Recorded information Start Marker

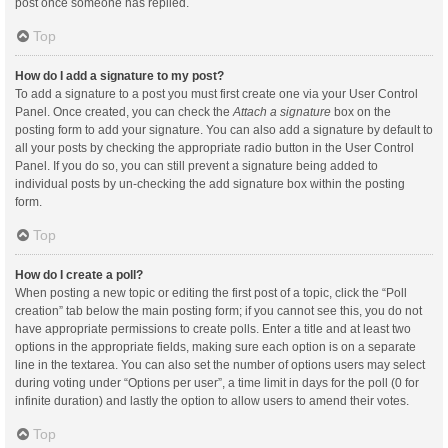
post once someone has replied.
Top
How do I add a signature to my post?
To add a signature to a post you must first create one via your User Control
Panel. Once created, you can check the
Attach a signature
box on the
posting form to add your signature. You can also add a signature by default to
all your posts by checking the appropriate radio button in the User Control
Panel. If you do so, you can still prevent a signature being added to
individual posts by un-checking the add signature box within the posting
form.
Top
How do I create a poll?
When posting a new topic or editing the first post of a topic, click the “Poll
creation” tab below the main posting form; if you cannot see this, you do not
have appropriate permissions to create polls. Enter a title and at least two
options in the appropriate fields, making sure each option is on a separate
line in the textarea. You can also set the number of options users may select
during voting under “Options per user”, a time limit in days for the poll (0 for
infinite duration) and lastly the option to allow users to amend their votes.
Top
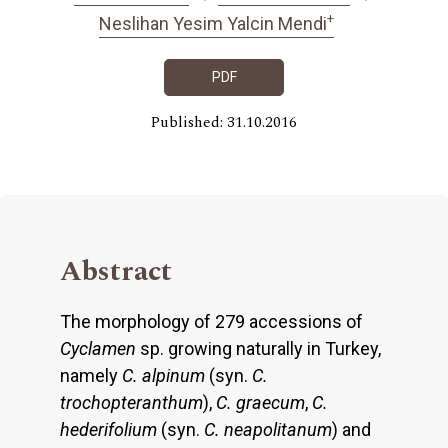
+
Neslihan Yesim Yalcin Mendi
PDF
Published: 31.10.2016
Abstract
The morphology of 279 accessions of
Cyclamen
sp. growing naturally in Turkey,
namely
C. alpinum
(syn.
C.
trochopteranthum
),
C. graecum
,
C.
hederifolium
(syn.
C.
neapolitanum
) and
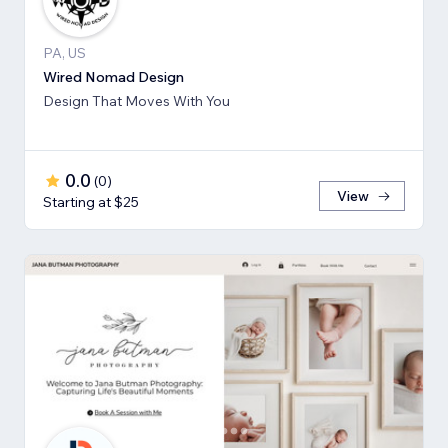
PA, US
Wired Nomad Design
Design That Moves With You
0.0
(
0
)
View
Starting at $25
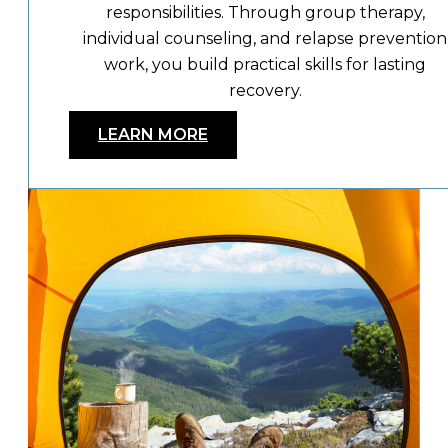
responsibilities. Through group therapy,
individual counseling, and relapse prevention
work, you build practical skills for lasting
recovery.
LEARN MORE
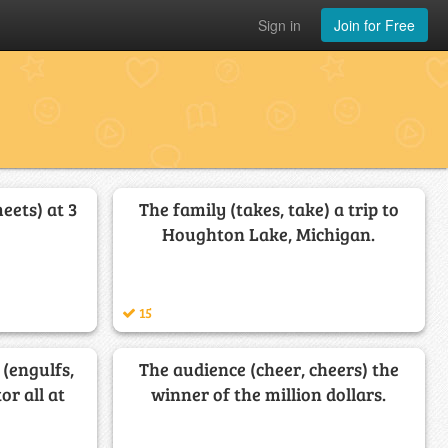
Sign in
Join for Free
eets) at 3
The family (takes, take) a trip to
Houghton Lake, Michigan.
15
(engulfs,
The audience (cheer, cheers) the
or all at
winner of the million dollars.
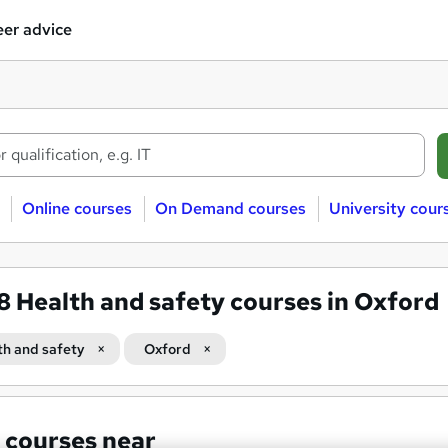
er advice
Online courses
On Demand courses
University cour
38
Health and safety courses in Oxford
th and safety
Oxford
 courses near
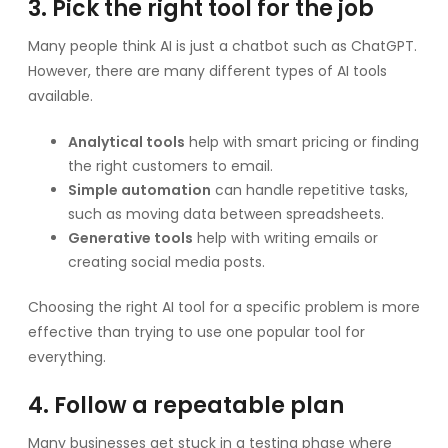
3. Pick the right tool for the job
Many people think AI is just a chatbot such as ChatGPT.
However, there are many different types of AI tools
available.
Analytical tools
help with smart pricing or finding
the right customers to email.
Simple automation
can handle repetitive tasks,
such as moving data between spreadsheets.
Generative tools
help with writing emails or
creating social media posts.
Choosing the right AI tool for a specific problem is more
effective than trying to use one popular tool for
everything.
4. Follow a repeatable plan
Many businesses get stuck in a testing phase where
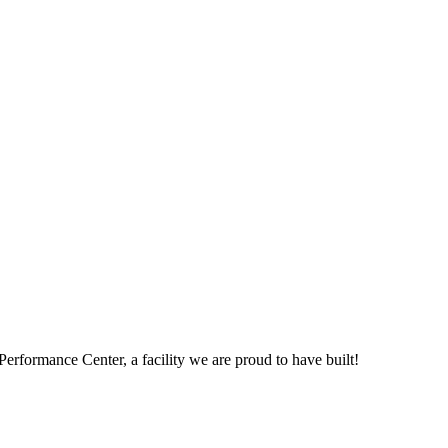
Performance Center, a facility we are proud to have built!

Recorded information End Marker

### Your goal
Reproduce the text of every row above, line by line and word for word, omitting the pictures.

### Task answer
post once someone has replied.
Top
How do I add a signature to my post?
To add a signature to a post you must first create one via your User Control
Panel. Once created, you can check the
Attach a signature
box on the
posting form to add your signature. You can also add a signature by default to
all your posts by checking the appropriate radio button in the User Control
Panel. If you do so, you can still prevent a signature being added to
individual posts by un-checking the add signature box within the posting
form.
Top
How do I create a poll?
When posting a new topic or editing the first post of a topic, click the “Poll
creation” tab below the main posting form; if you cannot see this, you do not
have appropriate permissions to create polls. Enter a title and at least two
options in the appropriate fields, making sure each option is on a separate
line in the textarea. You can also set the number of options users may select
during voting under “Options per user”, a time limit in days for the poll (0 for
infinite duration) and lastly the option to allow users to amend their votes.
Top
+
Neslihan Yesim Yalcin Mendi
PDF
Published: 31.10.2016
Abstract
The morphology of 279 accessions of
Cyclamen
sp. growing naturally in Turkey,
namely
C. alpinum
(syn.
C.
trochopteranthum
),
C. graecum
,
C.
hederifolium
(syn.
C.
neapolitanum
) and
PA, US
Wired Nomad Design
Design That Moves With You
0.0
(
0
)
View
Starting at $25
responsibilities. Through group therapy,
individual counseling, and relapse prevention
work, you build practical skills for lasting
recovery.
LEARN MORE
Sign in
Join for Free
eets) at 3
The family (takes, take) a trip to
Houghton Lake, Michigan.
15
(engulfs,
The audience (cheer, cheers) the
or all at
winner of the million dollars.
er advice
Online courses
On Demand courses
University cour
38
Health and safety courses in Oxford
th and safety
Oxford
 courses near
3. Pick the right tool for the job
Many people think AI is just a chatbot such as ChatGPT.
However, there are many different types of AI tools
available.
Analytical tools
help with smart pricing or finding
the right customers to email.
Simple automation
can handle repetitive tasks,
such as moving data between spreadsheets.
Generative tools
help with writing emails or
creating social media posts.
Choosing the right AI tool for a specific problem is more
effective than trying to use one popular tool for
everything.
4. Follow a repeatable plan
Many businesses get stuck in a testing phase where
Performance Center, a facility we are proud to have built!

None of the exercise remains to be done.